Naturally, the Baleno GTX is better than the others in its road feel; investing in a better set of tyres and perhaps some suspension tweaks can make it a real joy to drive.

Sales of the Suzuki Baleno were slow for the first couple of years, so the importer took the interesting step of selling many of the initial imports to a car-rental company. That could mean some cars have been driven hard by uncaring hirers, so try to find out the history of “your” car right back to day one.

The Baleno is reasonably easy to work on but as always with a small car there can be awkward areas that are frustratingly hard to reach.

Spare parts are generally reasonably priced, though we have had a couple of complaints about the cost of less-common bits.

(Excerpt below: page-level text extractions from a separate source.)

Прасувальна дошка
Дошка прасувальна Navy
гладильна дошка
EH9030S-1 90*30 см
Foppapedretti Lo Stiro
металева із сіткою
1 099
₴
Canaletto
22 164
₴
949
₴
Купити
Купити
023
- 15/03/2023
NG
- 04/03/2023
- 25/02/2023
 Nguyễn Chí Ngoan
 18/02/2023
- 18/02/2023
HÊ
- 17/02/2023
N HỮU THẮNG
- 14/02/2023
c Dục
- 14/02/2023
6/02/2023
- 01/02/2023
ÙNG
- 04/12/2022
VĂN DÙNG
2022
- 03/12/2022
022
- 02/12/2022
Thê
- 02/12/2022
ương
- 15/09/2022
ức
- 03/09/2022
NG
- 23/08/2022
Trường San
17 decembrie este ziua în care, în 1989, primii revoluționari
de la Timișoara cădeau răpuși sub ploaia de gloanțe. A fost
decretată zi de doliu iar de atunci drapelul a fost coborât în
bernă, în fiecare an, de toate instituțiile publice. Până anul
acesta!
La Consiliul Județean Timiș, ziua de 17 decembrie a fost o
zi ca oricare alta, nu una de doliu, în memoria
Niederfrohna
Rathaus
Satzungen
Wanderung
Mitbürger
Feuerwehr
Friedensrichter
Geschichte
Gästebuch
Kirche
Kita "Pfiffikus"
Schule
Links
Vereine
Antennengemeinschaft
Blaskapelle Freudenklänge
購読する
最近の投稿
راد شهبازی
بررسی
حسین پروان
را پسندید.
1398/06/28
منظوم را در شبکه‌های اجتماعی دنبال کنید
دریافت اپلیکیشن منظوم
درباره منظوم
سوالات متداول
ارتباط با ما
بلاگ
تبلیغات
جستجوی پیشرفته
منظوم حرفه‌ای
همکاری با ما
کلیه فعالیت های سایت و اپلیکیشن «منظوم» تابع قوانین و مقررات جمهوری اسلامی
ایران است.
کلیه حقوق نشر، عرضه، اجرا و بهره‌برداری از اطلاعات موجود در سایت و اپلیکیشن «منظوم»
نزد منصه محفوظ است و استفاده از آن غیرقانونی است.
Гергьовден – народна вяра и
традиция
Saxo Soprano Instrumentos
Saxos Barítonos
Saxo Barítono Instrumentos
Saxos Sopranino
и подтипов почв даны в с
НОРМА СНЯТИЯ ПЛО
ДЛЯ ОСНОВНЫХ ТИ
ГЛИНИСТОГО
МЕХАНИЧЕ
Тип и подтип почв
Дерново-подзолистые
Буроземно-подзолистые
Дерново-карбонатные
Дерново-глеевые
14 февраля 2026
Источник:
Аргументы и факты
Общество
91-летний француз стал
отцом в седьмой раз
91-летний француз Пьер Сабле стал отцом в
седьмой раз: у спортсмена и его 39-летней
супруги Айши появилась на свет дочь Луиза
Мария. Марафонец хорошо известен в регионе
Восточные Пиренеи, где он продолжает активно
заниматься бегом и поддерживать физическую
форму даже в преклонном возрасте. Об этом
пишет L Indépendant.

The number of Suzuki car dealers in Australia is rather limited, though the network is well established and we hear of no real complaints. If you are living in an out-of-the-way area, it might be an idea to check on the whereabouts of your local Suzuki dealer before committing to a Baleno.

Insurance premiums are generally the same moderate amount for all variants of the car, but some companies may ask extra for the GTX.

Suzuki Baleno is well worth a look if you want a quality car capable of being used by families with pre-teen children, and which is easy and enjoyable to drive. In particular, the semi-sports Baleno GTX is a real bargain and offers plenty of driving enjoyment.